Phospholipids are major components of biological membranes. They play an essential role in intracellular signaling and organelle dynamics; however, the availability of suitable lipid-specific probes is limited, which has hindered studies on their spatial distribution and functional dynamics in living cells. Previously, we demonstrated that octadecyl rhodamine B chloride (R18) is transported to the endoplasmic reticulum via nonvesicular membrane transport. In this study, we showed that R18 is internalized in a phosphatidylethanolamine (PE)-dependent manner in vivo. The internalization of R18 in Saccharomyces cerevisiae is blocked in PE-deficient mutants, but restored by ethanolamine supplementation, which suggests strict PE dependence.
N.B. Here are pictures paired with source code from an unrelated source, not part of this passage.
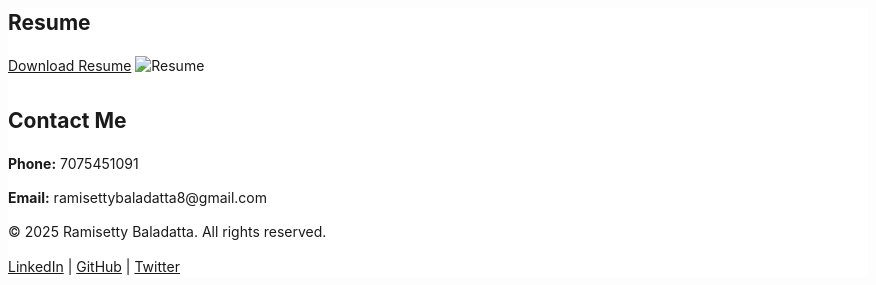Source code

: <section id="resume" class="section"> 
<h2>Resume</h2> 
<a href="resume.jpg" class="download-btn" download="Ramisetty_Baladatta_Resume.jpg">Download Resume</a> 
<img src="resume.jpg" alt="Resume" class="resume-pic"> 
</section> 
 
<section id="contact" class="section"> 
<h2>Contact Me</h2> 
<p><strong>Phone:</strong> 7075451091</p> 
<p><strong>Email:</strong> ramisettybaladatta8@gmail.com</p> 
</section> 
</main> 
<footer> 
<p>© 2025 Ramisetty Baladatta. All rights reserved.</p> 
<div class="social-icons"> 
<a href="#">LinkedIn</a> | 
<a href="#">GitHub</a> | 
<a href="#">Twitter</a> 
</div> 
</footer> 
<script> 
function showSection(id) { 
document.querySelectorAll('.section').forEach(sec => { 
sec.classList.remove('active'); 
}); 
document.getElementById(id).classList.add('active'); 
} 
</script> 
</body> 
</html>

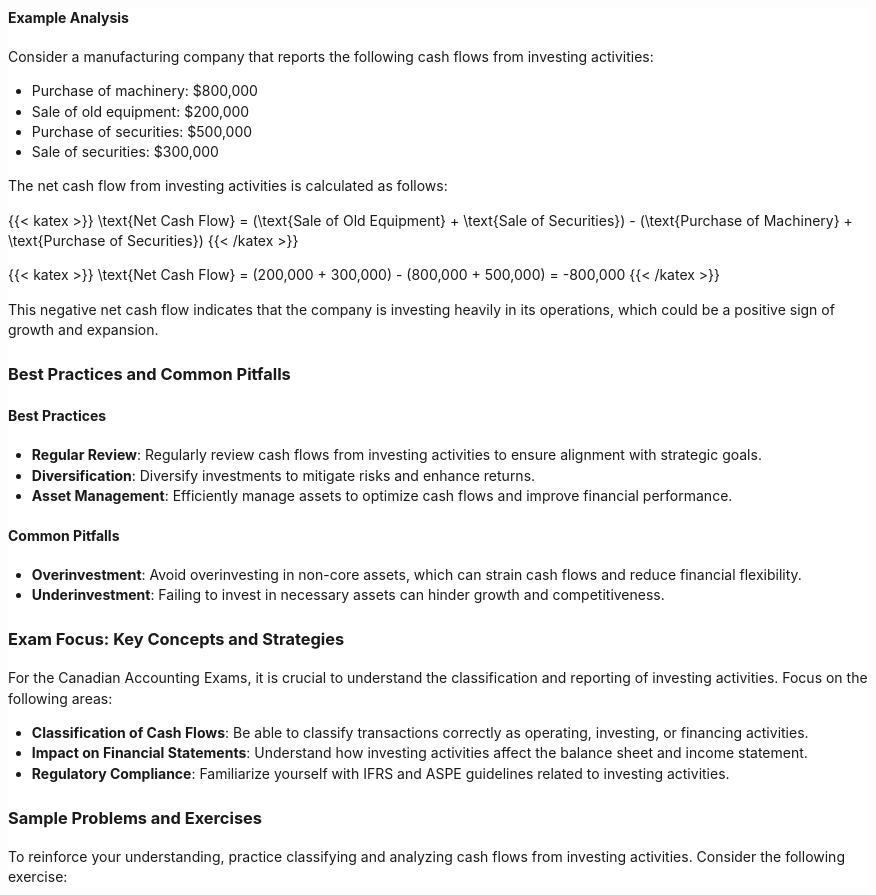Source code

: #### Example Analysis

Consider a manufacturing company that reports the following cash flows from investing activities:

- Purchase of machinery: $800,000
- Sale of old equipment: $200,000
- Purchase of securities: $500,000
- Sale of securities: $300,000

The net cash flow from investing activities is calculated as follows:

{{< katex >}}
\text{Net Cash Flow} = (\text{Sale of Old Equipment} + \text{Sale of Securities}) - (\text{Purchase of Machinery} + \text{Purchase of Securities})
{{< /katex >}}

{{< katex >}}
\text{Net Cash Flow} = (200,000 + 300,000) - (800,000 + 500,000) = -800,000
{{< /katex >}}

This negative net cash flow indicates that the company is investing heavily in its operations, which could be a positive sign of growth and expansion.

### Best Practices and Common Pitfalls

#### Best Practices

- **Regular Review**: Regularly review cash flows from investing activities to ensure alignment with strategic goals.
- **Diversification**: Diversify investments to mitigate risks and enhance returns.
- **Asset Management**: Efficiently manage assets to optimize cash flows and improve financial performance.

#### Common Pitfalls

- **Overinvestment**: Avoid overinvesting in non-core assets, which can strain cash flows and reduce financial flexibility.
- **Underinvestment**: Failing to invest in necessary assets can hinder growth and competitiveness.

### Exam Focus: Key Concepts and Strategies

For the Canadian Accounting Exams, it is crucial to understand the classification and reporting of investing activities. Focus on the following areas:

- **Classification of Cash Flows**: Be able to classify transactions correctly as operating, investing, or financing activities.
- **Impact on Financial Statements**: Understand how investing activities affect the balance sheet and income statement.
- **Regulatory Compliance**: Familiarize yourself with IFRS and ASPE guidelines related to investing activities.

### Sample Problems and Exercises

To reinforce your understanding, practice classifying and analyzing cash flows from investing activities. Consider the following exercise:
Moreover, R18 delivered to vacuoles through autophagy was not terminally retained, but underwent Pep4- and Atg15-dependent export from the vacuoles. The exported R18 was then redirected to endosomes following prolonged autophagy. These results suggest that R18 may serve as an indicator of PE dynamics and vacuole-endosome lipid transport, which contributes to lipid homeostasis inside vacuoles.Key words: autophagy, in vivo lipid dynamics, octadecyl rhodamine B (R18), phospholipase, phospholipid, vacuole, yeast.